Moreover, AIM injects Asian context into learning. Students learn not only the core fundamentals of Accounting, Marketing, Finance, etc. but also how to manage businesses in Asia. Students learn various business practices and cultures across many Asian countries.

How are the MBA and MM similar?

For both the MBA and MM, students must be committed to a full-time stay at AIM's Makati campus. Both programs use the case method of teaching, and require students to do group and individual field research projects, write numerous written analysis of cases (WACs), and do an action-oriented Management Research Report (MRR), i.e., a Master's thesis, as a prerequisite to graduation. Both MM and MBA offer electives in the finishing portions of their respective schedules.

How are the MBA and MM different?

The MBA and MM approaches and content are dramatically different.

The MBA builds a foundation for students' thinking, analytical, and decision-making skills. Students learn "classic" management and business knowledge areas such as control, finance, operations, accounting, strategy, oral and written communication, quantitative methods. Though the MBA prepares students for future general manager positions, we recognize that students may choose specializations in their first job out of the MBA. The program therefore offers finance, marketing, and entrepreneurship "tracks" or majors.

By contrast the MM assumes that students already have foundational management skills, having gone through more years of managerial experience. Note that the MM is not a shorter MBA; it focuses instead on developing students' higher-level adaptive, transformational, and inspirational leadership skills, and strategy formulation and execution skills. The MM program faculty members work in close, mentoring collaboration with students as they learn how to manage change, in parallel to building skills in strategy development, management, and implementation.  As a result of this mentoring, the students develop radically new outlooks of themselves, their organizations, and how to cope with a rapidly-changing environment. The students bring these fresh outlooks back to their jobs in preparation for fast-track leadership positions.

While MBA students as a rule tend to be younger than their MM counterparts, the choice of MM or MBA does not necessarily depend on age. Younger students with adequate managerial experience may opt for the leadership and strategic aspects of the MM. Conversely, older students who have no foundational management skills may wish to get these fundamental management skills through the MBA.

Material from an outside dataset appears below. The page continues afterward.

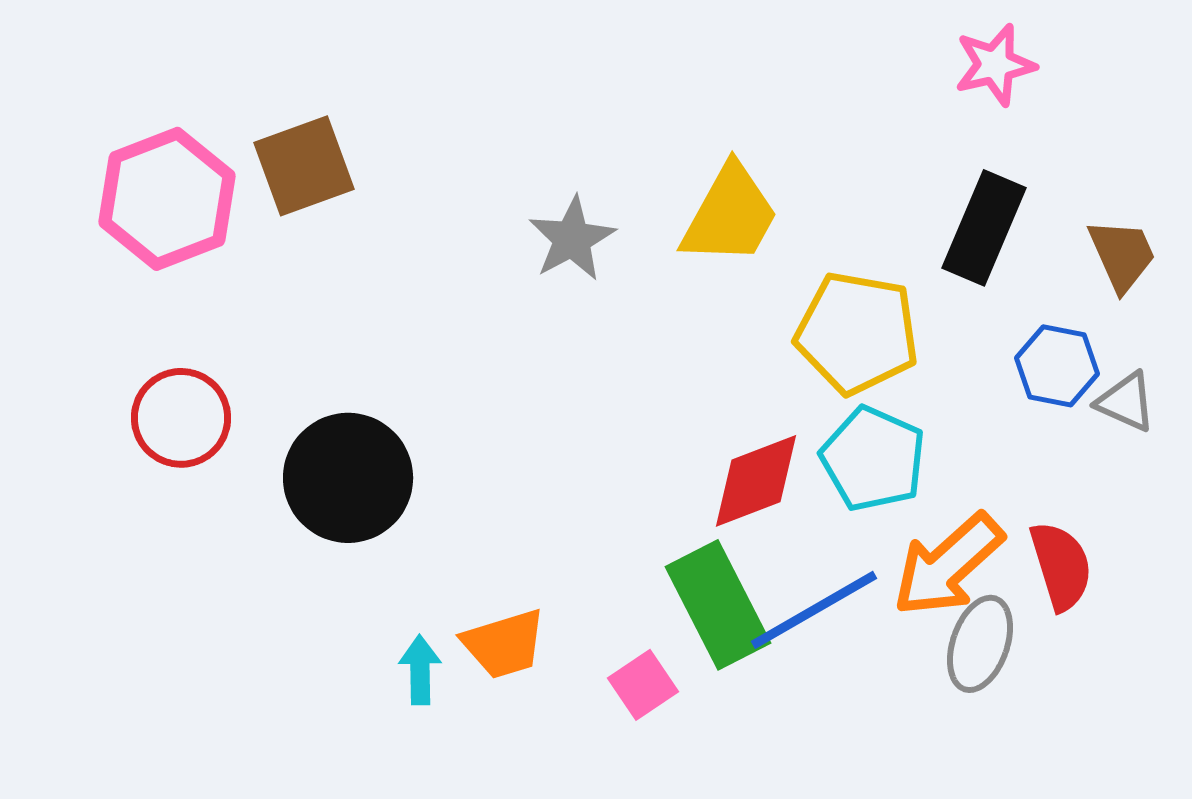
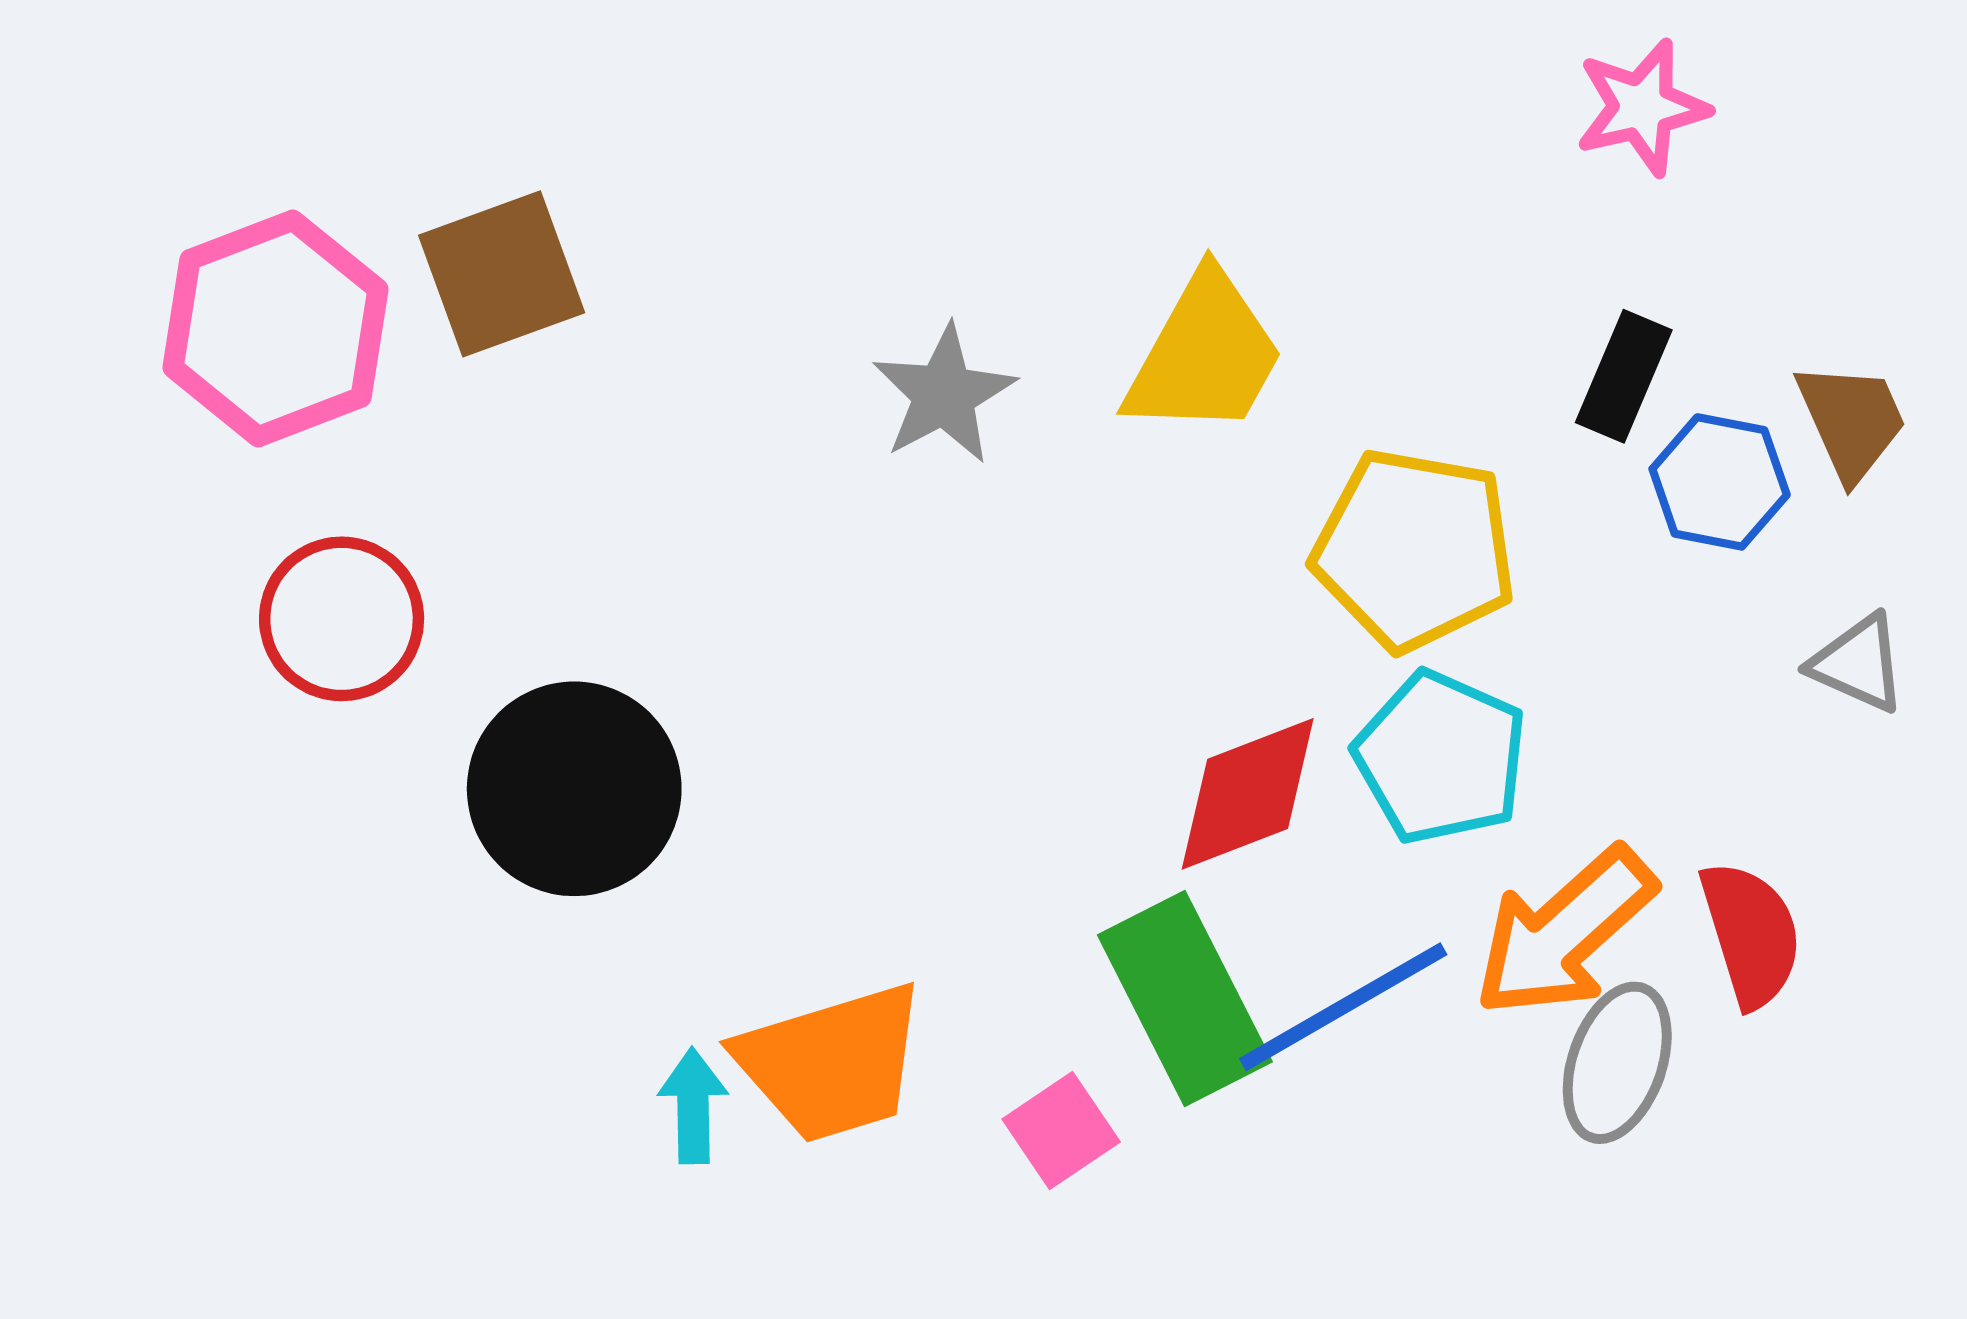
black rectangle: (984, 228) -> (1624, 376), size x0.7
blue hexagon: (1057, 366) -> (1720, 482), moved
red circle: (181, 418) -> (342, 619), moved
orange trapezoid: (504, 644) -> (832, 1063), size x1.4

What are other distinctive features of the AIM MBA?

Aside from the way the different functional areas are taught to the students, there are two distinct features of the AIM MBA:

  1. MRR. The Management Research Report is a major original work by AIM MBA candidates. Through the MRR, students are expected to apply knowledge and skills to actual managerial problems. The final deliverable is a thesis-like document that must be accepted as a final hurdle in the MBA.

  2. WAC. The Written Analysis of Cases is the most memorable activity in an AIM MBA students' life. A new case is given to the students every Friday at 5:00 p.m. The WAC must be submitted on Saturday at 8:00 a.m. This is a demonstration of AIM rigor.